═════ Data records

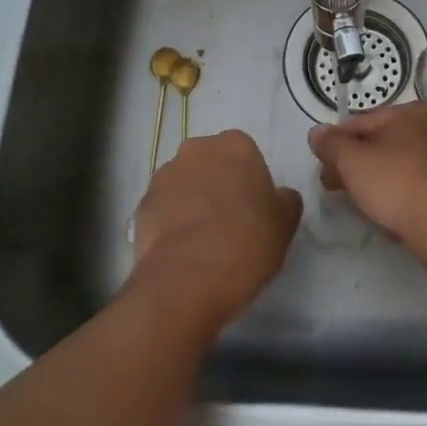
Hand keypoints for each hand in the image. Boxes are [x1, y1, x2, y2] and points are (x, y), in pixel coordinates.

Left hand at [129, 129, 301, 333]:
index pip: (246, 154)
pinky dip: (172, 222)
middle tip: (231, 221)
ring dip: (193, 201)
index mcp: (235, 145)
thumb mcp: (285, 223)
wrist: (187, 280)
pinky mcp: (141, 205)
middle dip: (219, 184)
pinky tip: (183, 251)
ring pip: (185, 184)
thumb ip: (285, 200)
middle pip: (212, 163)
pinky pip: (164, 208)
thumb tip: (278, 197)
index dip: (251, 181)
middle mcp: (196, 150)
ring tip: (204, 240)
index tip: (255, 208)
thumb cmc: (246, 242)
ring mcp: (164, 176)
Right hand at [307, 102, 426, 247]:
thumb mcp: (352, 160)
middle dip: (355, 166)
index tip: (322, 168)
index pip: (361, 122)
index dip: (337, 144)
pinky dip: (401, 199)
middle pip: (381, 145)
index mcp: (411, 112)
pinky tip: (390, 219)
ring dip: (377, 184)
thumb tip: (316, 133)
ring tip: (362, 207)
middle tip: (335, 189)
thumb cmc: (397, 182)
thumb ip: (331, 144)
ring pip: (399, 168)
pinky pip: (417, 189)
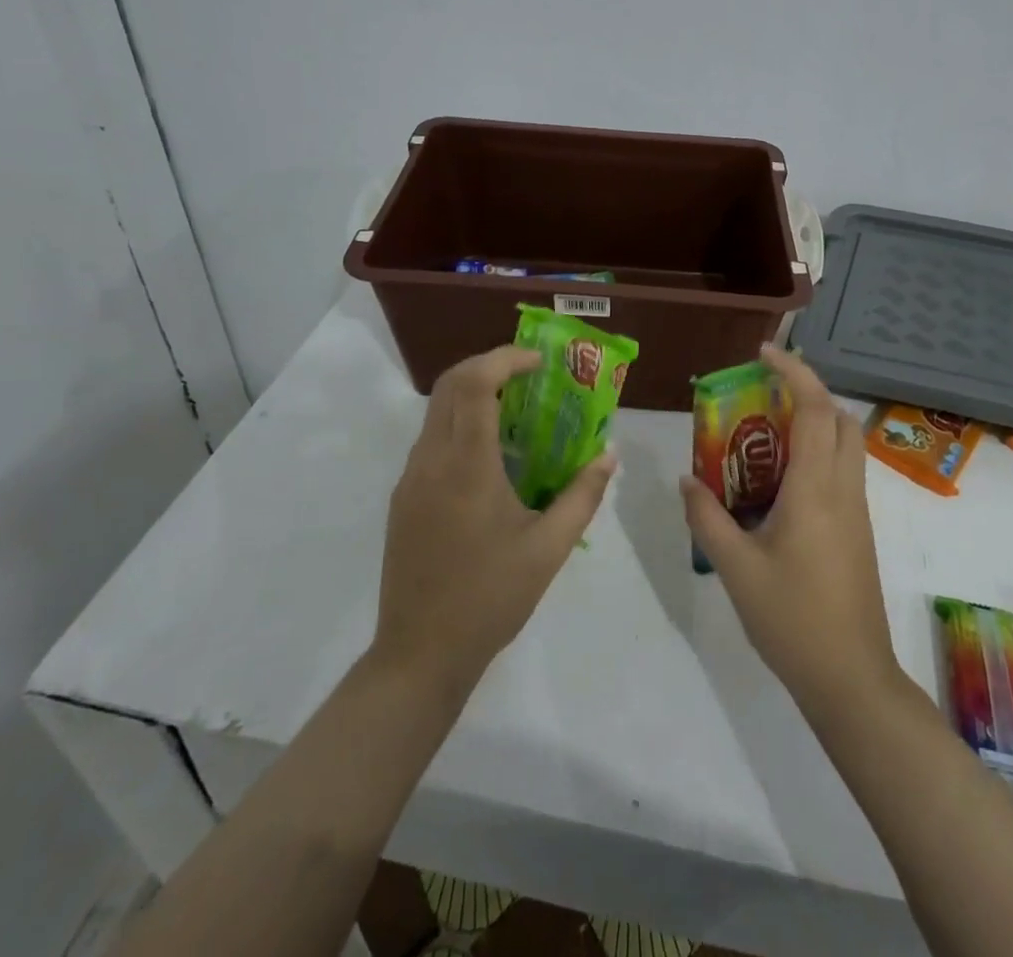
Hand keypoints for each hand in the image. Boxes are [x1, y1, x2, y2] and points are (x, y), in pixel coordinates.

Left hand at [374, 346, 615, 698]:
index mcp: (466, 467)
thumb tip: (609, 455)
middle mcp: (430, 461)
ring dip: (473, 394)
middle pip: (449, 383)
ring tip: (517, 412)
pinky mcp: (403, 498)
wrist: (419, 655)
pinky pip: (431, 440)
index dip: (505, 359)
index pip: (475, 384)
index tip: (539, 363)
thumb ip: (583, 495)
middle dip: (489, 365)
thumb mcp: (549, 549)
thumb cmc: (490, 598)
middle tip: (528, 375)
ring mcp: (410, 479)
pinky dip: (460, 424)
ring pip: (436, 410)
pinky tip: (491, 457)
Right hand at [680, 347, 901, 715]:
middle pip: (840, 418)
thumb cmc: (792, 620)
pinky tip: (779, 479)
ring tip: (765, 431)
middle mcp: (844, 490)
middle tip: (764, 393)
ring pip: (847, 444)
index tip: (763, 353)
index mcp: (816, 489)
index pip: (816, 409)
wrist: (851, 679)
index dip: (794, 371)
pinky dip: (817, 452)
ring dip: (814, 421)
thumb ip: (707, 518)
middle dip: (808, 391)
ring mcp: (857, 511)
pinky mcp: (859, 530)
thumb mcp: (736, 568)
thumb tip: (686, 479)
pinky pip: (842, 471)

══════════

**Goal of the exercise**
If a record contains a picture, leave the picture out; repeat the record itself exactly.

**Result of this task**
Hand keypoints for each hand in the image. Boxes are [x1, y1, x2, y2] and points are (x, y), in pixel coordinates.

Left hand at [129, 129, 301, 333]:
index pip: (246, 154)
pinky dip: (172, 222)
middle tip: (231, 221)
ring dip: (193, 201)
index mcp: (235, 145)
thumb mcp: (285, 223)
wrist: (187, 280)
pinky mcp: (141, 205)
middle dip: (219, 184)
pinky tip: (183, 251)
ring pip: (185, 184)
thumb ip: (285, 200)
middle pip: (212, 163)
pinky pip: (164, 208)
thumb tip: (278, 197)
index dip: (251, 181)
middle mcp: (196, 150)
ring tip: (204, 240)
index tip: (255, 208)
thumb cmc: (246, 242)
ring mcp: (164, 176)
Right hand at [307, 102, 426, 247]:
thumb mcp: (352, 160)
middle dip: (355, 166)
index tip: (322, 168)
index pip: (361, 122)
index dip: (337, 144)
pinky dip: (401, 199)
middle pip: (381, 145)
index mcp: (411, 112)
pinky tip: (390, 219)
ring dip: (377, 184)
thumb tip: (316, 133)
ring tip: (362, 207)
middle tip: (335, 189)
thumb cmc: (397, 182)
thumb ip: (331, 144)
ring pip: (399, 168)
pinky pip: (417, 189)
Hand keypoints for each hand in the image. Boxes are [x1, y1, x2, y2] and points are (x, y), in pixel coordinates.

Left hand at [374, 346, 615, 698]:
index mcp: (466, 467)
thumb tip: (609, 455)
middle mcp: (430, 461)
ring dip: (473, 394)
middle pip: (449, 383)
ring tip: (517, 412)
pinky mcp: (403, 498)
wrist: (419, 655)
pinky pip: (431, 440)
index dip: (505, 359)
index pip: (475, 384)
index tip: (539, 363)
thumb ip: (583, 495)
middle dip: (489, 365)
thumb mcp: (549, 549)
thumb cmc: (490, 598)
middle tip: (528, 375)
ring mcp: (410, 479)
pinky dip: (460, 424)
ring pip: (436, 410)
pinky tip: (491, 457)
Right hand at [680, 347, 901, 715]:
middle pip: (840, 418)
thumb cmc: (792, 620)
pinky tip: (779, 479)
ring tip: (765, 431)
middle mcp: (844, 490)
middle tip: (764, 393)
ring pip: (847, 444)
index tip: (763, 353)
index mcp: (816, 489)
index pip: (816, 409)
wrist: (851, 679)
index dip: (794, 371)
pinky dip: (817, 452)
ring dip: (814, 421)
thumb ip: (707, 518)
middle dip: (808, 391)
ring mcp: (857, 511)
pinky mcp: (859, 530)
thumb mcp: (736, 568)
thumb tip: (686, 479)
pinky pip: (842, 471)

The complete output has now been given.